Of course, you had to make a lot of design decisions along the way. You’re maybe not a hundred percent confident in all of those choices. To test them, you need to run this thing against real-world results, a lot of them. Like decades’ worth. And that requires a method of scoring your ladders’ accuracy. Hmm. There are several different ways of doing that. They’re all complicated.

Step 9: Revise model based on score against large data sample

I’m not sure what happens after this. I’m sure it’s something. This is as far as I’ve made it.

At this point, you can pause, reflect on your efforts, and observe that your ladder predictions are often outperformed by random BigFooty posters employing the eyeball-and-guess method.

God damn it.

Squiggle Ladder Predictor: Predict the final ladder!

Rate My Ladder: Score your prediction!

Who Won the Round?

When you come off a good win, you don’t just want to analyze how great you were compared to the other team; you want to see how great you were compared to ALL the other teams.

Sadly, it’s hard to establish objectively how much better (or worse) Richmond’s defeat of Hawthorn was to Collingwood’s thumping of St Kilda, for example, or any of the round’s other games.

Until now!
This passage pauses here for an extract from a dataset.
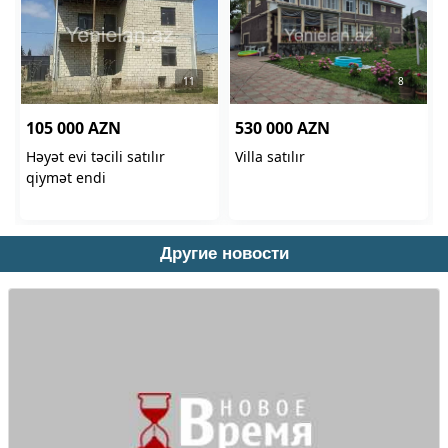
Другие новости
Squiggle now offers an algorithmic ranking of who had the best round. Using data from the aggregate Projected Ladder, which brings together the predictions of many different excellent AFL prediction models, this determines how the weekend’s results impacted each team, by comparing how their predicted ladder finishes changed.

This is all based on pre-round expectations, so an upset win can be hugely meaningful for a team, radically improving its prospects of finishing higher on the ladder. Equally, a shock loss can be catastrophic, as the cold-hearted computer models begin shaving down its finals chances.

The importance of “eight-point games” is clearly visible, too, where teams that defeat an opponent competing for the same ladder spots are recognized both for advancing their own position and damaging their competitor’s.

To have an outstanding weekend outside of “eight-point games,” teams need to rely on other results falling fortuitously, so that teams around them lose, while teams too far above or below to matter win.

The current algorithm is a bit experimental, since it applies a weighting to decide the relative importance of changes in predicted ranks vs wins vs percentage. It also applies its own ideas in determining how much to scale these based on the predicted “closeness” of teams, and therefore who is competing with whom for which spots. So it’s currently in beta.

But I think it offers a pretty good map of the round, allowing a peek into the changing fortunes of each team, as prognosticated by the internet’s finest models.